Reanudó la vida con sus padres y poco a poco parecía que su destino tomaba mejores derroteros. Se transformó en su inseparable acompañante. Con ella recuperó la Misa e incluso, unos días antes del trágico accidente, accediendo a la súplica materna se hincó de rodillas ante un confesionario y recibió la abandonada Comunión. ¿Presagio?.
Su coche recién comprado, que la imaginación y el recuerdo de las noches en nuestro balcón pintán de rojo, terminó sus días y los de mi amigo contra un enorme camión. Sin que nadie pudiera discernir culpabilidades.
Incapaz soy de transcribir la emoción y el sobresalto que me ocasionaron aquellas palabras de Carmen. Desvelaron para mí el final de una auténtica amistad. Pensé y continuo pensando en esa misericordia de un Padre que sale al encuentro de sus hijos alejados, para atraerlos a su lado antes de la última partida. Y continué rezando el Avemaría, pactada entre los dos. durante muchos años más. No recuerdo cuando la abandoné. Quizás, cuando empecé a sentir la necesidad de que fuese él quien rezara por mí.

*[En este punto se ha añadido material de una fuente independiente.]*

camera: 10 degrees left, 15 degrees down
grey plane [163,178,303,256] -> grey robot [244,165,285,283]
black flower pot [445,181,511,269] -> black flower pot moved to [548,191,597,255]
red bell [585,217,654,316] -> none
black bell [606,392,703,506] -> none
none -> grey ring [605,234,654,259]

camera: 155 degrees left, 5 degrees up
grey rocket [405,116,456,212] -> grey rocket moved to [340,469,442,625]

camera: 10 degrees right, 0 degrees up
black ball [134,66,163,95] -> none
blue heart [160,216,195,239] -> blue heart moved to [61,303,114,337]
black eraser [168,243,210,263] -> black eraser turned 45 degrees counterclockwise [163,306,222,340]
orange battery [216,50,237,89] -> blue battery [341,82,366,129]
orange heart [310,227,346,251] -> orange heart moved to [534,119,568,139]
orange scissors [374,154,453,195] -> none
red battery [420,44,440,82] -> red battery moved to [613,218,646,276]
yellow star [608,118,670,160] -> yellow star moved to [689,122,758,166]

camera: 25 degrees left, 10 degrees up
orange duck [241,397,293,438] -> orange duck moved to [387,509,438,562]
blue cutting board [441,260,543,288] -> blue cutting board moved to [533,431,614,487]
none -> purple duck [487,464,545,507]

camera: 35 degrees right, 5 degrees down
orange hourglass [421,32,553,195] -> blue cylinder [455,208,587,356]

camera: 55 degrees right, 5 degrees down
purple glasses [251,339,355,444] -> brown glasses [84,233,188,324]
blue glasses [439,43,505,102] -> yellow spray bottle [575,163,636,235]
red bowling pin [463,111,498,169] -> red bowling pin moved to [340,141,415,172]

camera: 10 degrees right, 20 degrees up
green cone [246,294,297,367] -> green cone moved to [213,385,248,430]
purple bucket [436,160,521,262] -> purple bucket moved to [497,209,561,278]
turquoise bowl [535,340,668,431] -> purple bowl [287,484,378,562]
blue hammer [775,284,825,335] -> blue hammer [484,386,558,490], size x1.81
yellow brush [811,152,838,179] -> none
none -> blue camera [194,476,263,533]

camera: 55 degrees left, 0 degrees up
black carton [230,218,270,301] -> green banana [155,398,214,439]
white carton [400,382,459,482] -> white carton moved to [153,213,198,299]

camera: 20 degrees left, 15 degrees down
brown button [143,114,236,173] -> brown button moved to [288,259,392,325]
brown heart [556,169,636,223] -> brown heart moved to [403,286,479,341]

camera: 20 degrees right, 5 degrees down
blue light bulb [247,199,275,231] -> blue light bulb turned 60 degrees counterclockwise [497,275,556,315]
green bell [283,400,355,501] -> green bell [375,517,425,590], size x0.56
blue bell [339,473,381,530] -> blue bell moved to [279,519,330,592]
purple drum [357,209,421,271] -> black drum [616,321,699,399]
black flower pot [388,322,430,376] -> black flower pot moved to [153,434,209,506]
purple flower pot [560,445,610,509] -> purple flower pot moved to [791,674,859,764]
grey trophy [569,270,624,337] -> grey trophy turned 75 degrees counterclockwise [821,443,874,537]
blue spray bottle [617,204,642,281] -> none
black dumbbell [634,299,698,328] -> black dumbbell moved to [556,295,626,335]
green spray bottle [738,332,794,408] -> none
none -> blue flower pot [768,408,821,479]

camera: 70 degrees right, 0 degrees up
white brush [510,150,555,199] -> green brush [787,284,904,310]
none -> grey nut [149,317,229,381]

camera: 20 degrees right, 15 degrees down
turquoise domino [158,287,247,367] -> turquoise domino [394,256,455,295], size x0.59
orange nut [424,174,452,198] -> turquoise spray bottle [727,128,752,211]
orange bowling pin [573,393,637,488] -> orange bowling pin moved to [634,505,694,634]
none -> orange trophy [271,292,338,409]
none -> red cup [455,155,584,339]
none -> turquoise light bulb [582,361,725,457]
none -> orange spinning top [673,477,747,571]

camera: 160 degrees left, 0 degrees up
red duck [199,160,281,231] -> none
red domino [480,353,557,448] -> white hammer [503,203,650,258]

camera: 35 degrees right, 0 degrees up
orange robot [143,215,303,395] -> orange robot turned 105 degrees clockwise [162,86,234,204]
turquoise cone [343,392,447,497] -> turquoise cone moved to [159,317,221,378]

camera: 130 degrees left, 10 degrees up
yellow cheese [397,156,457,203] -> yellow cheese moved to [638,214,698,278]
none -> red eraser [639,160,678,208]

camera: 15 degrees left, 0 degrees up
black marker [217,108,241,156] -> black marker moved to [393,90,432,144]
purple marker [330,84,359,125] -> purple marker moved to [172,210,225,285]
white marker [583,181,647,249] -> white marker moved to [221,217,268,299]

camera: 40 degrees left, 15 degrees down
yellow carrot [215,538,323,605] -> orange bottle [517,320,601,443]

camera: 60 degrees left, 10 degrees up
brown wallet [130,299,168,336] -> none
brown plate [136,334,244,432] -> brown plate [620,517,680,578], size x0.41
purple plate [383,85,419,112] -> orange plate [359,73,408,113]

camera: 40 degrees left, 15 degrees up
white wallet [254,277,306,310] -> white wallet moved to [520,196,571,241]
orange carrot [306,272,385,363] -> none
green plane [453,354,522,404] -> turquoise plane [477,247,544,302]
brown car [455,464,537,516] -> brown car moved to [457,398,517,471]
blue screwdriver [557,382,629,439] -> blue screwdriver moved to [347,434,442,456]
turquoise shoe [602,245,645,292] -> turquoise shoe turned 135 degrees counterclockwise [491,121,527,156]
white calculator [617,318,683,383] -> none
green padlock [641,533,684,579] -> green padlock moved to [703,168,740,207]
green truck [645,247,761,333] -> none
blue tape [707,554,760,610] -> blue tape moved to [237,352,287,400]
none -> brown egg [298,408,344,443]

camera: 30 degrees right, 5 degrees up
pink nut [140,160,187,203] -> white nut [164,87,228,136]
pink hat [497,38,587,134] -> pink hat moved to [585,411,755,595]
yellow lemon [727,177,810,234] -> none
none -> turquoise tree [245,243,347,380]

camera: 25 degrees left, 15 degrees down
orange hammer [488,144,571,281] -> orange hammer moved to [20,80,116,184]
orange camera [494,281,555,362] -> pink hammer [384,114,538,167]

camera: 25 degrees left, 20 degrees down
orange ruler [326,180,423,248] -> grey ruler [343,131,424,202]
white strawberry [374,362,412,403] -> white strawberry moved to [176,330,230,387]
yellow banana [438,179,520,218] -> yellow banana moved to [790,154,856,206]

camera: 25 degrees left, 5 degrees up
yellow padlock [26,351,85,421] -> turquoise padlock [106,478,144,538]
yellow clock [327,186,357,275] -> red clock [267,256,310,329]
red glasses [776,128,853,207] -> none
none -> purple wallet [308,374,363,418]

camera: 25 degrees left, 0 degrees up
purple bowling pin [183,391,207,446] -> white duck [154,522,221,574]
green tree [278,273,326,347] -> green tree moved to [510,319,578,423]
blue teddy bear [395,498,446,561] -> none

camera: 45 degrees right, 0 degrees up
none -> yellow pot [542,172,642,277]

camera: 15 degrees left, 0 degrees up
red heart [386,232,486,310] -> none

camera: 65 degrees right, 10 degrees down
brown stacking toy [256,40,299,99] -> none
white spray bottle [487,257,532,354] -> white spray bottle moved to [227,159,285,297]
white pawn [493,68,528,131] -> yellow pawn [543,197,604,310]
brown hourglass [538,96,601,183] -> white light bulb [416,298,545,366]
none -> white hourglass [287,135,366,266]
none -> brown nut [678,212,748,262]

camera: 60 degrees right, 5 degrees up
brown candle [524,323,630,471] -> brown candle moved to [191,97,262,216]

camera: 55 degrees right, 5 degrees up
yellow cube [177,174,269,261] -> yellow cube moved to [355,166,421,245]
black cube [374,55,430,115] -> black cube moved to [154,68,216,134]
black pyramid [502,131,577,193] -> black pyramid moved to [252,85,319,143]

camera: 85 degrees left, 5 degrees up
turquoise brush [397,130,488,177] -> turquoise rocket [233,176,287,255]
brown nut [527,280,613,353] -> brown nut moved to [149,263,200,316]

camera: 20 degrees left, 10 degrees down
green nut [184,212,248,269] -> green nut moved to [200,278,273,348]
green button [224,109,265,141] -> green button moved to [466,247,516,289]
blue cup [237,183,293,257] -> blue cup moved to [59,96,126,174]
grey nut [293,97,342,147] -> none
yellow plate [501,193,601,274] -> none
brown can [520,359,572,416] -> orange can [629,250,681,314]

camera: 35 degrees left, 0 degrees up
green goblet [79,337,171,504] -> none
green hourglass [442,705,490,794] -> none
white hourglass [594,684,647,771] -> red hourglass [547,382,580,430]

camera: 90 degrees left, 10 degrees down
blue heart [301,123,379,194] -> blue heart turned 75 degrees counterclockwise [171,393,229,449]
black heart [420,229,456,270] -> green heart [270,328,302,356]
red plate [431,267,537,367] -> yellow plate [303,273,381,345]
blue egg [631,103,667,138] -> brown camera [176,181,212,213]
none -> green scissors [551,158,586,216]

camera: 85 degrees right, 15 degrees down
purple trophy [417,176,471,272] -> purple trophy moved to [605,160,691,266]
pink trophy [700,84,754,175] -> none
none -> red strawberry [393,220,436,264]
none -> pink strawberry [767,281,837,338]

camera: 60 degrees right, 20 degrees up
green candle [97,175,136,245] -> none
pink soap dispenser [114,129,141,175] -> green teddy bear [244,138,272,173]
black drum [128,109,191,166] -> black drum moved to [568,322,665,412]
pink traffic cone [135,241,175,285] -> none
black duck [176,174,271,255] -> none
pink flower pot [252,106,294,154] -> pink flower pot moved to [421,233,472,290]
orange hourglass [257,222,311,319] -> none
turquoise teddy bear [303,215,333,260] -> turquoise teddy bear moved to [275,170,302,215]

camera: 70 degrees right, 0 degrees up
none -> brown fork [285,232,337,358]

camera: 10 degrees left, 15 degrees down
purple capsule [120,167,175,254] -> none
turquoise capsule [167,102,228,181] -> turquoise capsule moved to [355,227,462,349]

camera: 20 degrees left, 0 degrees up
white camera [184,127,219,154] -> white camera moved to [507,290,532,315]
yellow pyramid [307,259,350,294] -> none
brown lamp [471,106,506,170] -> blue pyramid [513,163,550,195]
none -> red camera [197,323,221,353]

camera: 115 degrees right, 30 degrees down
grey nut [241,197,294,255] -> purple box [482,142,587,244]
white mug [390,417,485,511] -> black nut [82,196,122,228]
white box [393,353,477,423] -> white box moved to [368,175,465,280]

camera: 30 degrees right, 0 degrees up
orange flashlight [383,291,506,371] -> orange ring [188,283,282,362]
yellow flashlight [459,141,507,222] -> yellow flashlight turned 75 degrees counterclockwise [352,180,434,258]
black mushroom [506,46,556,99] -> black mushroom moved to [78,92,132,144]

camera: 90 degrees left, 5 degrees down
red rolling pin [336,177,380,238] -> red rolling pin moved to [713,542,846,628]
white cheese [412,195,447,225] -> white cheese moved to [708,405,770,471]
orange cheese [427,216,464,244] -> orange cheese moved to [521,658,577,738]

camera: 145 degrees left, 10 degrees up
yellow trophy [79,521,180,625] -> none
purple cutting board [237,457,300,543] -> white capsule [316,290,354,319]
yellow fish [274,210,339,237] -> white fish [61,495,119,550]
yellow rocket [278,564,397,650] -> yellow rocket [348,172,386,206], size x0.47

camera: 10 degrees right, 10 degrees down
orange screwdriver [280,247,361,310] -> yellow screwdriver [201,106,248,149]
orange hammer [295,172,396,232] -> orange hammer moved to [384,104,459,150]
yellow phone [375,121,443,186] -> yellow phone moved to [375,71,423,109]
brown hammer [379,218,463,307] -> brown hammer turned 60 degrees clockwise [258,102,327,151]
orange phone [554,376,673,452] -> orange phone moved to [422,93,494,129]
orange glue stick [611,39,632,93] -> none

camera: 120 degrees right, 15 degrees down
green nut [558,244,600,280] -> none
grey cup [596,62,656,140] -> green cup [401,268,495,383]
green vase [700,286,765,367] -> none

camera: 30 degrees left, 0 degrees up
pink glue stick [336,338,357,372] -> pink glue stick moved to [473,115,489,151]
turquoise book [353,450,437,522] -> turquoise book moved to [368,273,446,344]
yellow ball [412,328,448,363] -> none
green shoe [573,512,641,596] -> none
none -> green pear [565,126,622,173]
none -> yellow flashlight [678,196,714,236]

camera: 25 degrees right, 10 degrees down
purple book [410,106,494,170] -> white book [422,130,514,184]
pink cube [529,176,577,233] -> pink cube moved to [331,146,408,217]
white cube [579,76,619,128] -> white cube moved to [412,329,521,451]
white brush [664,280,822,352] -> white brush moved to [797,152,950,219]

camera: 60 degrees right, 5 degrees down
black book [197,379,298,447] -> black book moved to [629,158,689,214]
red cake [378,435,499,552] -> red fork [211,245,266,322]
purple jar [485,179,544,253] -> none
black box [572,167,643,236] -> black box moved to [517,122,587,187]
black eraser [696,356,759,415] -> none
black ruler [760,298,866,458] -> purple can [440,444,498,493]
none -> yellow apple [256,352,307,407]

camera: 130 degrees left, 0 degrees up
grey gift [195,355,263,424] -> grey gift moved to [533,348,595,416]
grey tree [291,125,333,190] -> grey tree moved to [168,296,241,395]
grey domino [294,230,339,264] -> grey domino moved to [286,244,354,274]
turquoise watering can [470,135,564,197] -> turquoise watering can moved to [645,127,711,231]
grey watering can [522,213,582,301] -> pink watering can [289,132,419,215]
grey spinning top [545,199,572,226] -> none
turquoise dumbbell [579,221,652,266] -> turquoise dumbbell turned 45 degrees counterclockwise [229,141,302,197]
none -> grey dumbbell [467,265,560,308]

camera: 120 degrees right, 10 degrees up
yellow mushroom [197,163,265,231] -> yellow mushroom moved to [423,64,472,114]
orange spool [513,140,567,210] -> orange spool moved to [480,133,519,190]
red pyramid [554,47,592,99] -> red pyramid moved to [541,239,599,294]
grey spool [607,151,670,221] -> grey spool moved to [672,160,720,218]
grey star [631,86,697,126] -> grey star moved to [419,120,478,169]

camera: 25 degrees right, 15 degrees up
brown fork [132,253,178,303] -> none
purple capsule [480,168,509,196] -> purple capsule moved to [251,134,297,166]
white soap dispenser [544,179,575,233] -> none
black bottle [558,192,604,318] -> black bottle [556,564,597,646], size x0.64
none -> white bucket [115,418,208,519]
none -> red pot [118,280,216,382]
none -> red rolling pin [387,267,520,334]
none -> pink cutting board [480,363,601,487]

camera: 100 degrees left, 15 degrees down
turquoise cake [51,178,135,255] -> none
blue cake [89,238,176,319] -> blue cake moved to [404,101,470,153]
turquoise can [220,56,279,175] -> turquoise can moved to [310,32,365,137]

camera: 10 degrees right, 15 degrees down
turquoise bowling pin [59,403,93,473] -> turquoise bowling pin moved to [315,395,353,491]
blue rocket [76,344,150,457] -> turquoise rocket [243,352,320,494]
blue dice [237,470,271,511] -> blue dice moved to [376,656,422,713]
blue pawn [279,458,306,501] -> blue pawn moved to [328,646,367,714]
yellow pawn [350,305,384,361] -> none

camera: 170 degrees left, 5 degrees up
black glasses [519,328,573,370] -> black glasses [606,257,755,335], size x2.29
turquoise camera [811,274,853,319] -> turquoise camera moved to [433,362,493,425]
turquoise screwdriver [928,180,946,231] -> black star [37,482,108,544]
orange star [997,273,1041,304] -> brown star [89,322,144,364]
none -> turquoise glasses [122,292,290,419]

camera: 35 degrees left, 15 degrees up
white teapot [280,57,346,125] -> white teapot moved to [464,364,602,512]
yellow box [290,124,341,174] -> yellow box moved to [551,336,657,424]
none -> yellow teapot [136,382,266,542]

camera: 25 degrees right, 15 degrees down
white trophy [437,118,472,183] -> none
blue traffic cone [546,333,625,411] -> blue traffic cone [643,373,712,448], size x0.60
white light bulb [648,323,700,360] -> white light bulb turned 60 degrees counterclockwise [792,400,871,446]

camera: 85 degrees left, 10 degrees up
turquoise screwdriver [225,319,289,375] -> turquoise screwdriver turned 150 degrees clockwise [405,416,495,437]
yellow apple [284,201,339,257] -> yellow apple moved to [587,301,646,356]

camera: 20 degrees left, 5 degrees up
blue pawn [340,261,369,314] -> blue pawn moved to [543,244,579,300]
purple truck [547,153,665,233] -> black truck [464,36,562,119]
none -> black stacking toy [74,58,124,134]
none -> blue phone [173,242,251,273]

Muchas hojas de calendario y de árboles a mi alrededor, desde que ocurrieron estos hechos y sin embargo, aun me entretengo en imaginar que, apoyado en una barandilla celestial, Julio sigue manteniendo conmigo esa amistad que nunca debió quebrarse. Continua siendo mi amigo, el primero que tuve y al que hoy relataría historias bien dispares a las de aquella inocente colegiala. De todas formas, ¡necia de mí! que, totalmente ensimismada en mis primeras experiencias amorosas, no supe comprender que lo que comenzó como una verdadera amistad con aquellas confidencias nocturnas se transformaría, sin yo quererlo, en algo que trastornaría su vida, ocasionándole un dolor que con toda mi alma hubiese deseado evitarle.
Y de qué manera necesitaría ahora un balcón a la calle O'Donnell desierta, en una noche llena de estrellas y un amigo cómo aquel que me devolviera la identidad de mis quince años.